La víspera de Navidad, el profesor Allan Grant tuvo una desagradable escena con su esposa, Karen. Había olvidado esconder la llave del escritorio, y ella encontró las cartas. Karen le preguntó por qué no se las había enseñado; por qué no las había entregado al decano si, tal y como él afirmaba, todo eran invenciones absurdas.
Con paciencia y luego con menos paciencia, le explicó:
—Karen, no vi razón para preocuparte. En cuanto se refiere a enseñarlas al decano, ni siquiera estoy seguro si es un alumno el que las envía, aunque lo sospecho. ¿Qué va a hacer el decano, excepto lo que tú haces ahora, preguntarse qué hay de verdad en ellas?
La semana entre Navidad y Año Nuevo no llegó carta alguna.
—Una prueba más de que deben de ser de un alumno —comentó a Karen—. Ahora sí que me gustaría recibir una: el matasellos sería una gran ayuda.
Karen quería que pasaran el Fin de Año en Nueva York Habían sido invitados a una fiesta en el «Rainbow Room».
—Sabes que odio las fiestas multitudinarias —contestó él—. Los Larkin nos han invitado a su casa.
Walter Larkin era el Delegado para los asuntos de los estudiantes.
La vigilia de Año Nuevo nevó mucho. Karen telefoneó desde su despacho.
—Cariño, escucha la radio. Todos los trenes y los autobuses llevan retraso, ¿qué hago?
Allan sabía lo que debía responder.
—No te arriesgues a quedarte bloqueada en la estación de Pennsylvania o dentro de un autobús en la autopista. ¿Por qué no te quedas en la ciudad?

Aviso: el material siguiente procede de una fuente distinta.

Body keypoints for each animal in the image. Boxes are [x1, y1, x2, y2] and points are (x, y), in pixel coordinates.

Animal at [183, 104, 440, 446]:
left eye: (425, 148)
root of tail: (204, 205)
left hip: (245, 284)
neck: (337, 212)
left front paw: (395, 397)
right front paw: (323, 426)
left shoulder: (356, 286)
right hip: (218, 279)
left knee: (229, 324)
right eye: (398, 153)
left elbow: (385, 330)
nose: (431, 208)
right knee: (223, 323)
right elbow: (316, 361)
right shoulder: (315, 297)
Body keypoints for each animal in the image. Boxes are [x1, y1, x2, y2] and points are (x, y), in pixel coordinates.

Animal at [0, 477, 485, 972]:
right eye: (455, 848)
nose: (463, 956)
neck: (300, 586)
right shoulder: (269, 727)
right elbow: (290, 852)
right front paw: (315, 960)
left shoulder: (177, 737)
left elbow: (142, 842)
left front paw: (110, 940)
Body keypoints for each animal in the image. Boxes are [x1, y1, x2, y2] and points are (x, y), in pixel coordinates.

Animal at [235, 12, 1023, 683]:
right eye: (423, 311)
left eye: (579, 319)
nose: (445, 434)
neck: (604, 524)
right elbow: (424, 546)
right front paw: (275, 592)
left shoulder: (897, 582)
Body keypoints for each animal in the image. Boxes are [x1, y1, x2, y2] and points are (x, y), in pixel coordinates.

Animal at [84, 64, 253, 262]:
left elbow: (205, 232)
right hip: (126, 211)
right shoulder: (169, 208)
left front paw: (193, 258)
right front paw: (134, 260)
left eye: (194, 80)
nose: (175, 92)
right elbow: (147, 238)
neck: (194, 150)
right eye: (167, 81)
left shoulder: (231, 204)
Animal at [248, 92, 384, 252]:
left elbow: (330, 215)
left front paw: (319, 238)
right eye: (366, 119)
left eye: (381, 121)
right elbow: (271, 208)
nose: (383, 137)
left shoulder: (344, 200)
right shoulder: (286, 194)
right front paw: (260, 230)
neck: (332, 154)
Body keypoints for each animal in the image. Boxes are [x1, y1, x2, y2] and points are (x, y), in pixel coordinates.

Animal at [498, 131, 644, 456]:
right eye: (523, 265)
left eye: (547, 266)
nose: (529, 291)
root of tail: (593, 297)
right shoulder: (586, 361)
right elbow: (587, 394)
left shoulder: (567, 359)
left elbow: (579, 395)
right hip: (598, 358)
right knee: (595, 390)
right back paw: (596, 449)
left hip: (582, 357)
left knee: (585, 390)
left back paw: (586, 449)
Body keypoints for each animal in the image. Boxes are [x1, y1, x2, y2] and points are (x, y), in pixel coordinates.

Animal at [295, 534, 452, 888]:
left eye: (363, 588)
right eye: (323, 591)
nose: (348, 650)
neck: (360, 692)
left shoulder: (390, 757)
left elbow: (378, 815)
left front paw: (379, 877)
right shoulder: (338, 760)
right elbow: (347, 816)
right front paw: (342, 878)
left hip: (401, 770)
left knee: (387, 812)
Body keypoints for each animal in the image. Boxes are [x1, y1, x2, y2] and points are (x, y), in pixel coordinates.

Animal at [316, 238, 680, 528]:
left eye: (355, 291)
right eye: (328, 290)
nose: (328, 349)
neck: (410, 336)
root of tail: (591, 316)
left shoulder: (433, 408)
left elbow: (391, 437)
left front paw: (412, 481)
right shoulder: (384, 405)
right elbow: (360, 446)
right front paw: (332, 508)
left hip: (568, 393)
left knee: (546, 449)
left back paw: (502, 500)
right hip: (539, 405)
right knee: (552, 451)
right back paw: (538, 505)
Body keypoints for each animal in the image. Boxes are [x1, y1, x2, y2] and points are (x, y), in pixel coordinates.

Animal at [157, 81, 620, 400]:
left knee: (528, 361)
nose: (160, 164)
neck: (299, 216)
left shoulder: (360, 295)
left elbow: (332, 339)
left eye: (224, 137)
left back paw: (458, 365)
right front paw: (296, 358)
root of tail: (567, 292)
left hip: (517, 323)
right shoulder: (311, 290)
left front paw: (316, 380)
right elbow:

—¿Seguro que no te importa?
No le importaba.
Cuando Allan Grant se casó, lo hizo con el convencimiento de que era un compromiso para toda la vida. Su padre había abandonado a su madre cuando Allan era un bebé, y él juró que jamás le haría eso a ninguna mujer.
Era evidente que Karen se sentía contenta con el arreglo. Le gustaba vivir en Nueva York y pasar el fin de semana con él. Al principio, todo había funcionado muy bien. Allan Grant estaba acostumbrado a vivir solo y disfrutaba de su propia compañía. Pero ahora su insatisfacción aumentaba. Karen era una de las mujeres más hermosas que había conocido; llevaba la ropa como una modelo y, al contrario que él, sabía administrar el dinero de la casa. Pero su atracción física por él había muerto hacía tiempo, y su práctico sentido común era lo que prevalecía.
«¿Qué tenemos en común?», se preguntó Allan de nuevo mientras se vestía para ir a casa de los Larkin. Pero dejó a un lado la molesta pregunta. Esa noche se limitaría a disfrutar de una velada con buenos amigos. Sabía que todos estarían allí y eran unas personas atractivas e interesantes.
En especial Vera West, una nueva profesora de la Facultad.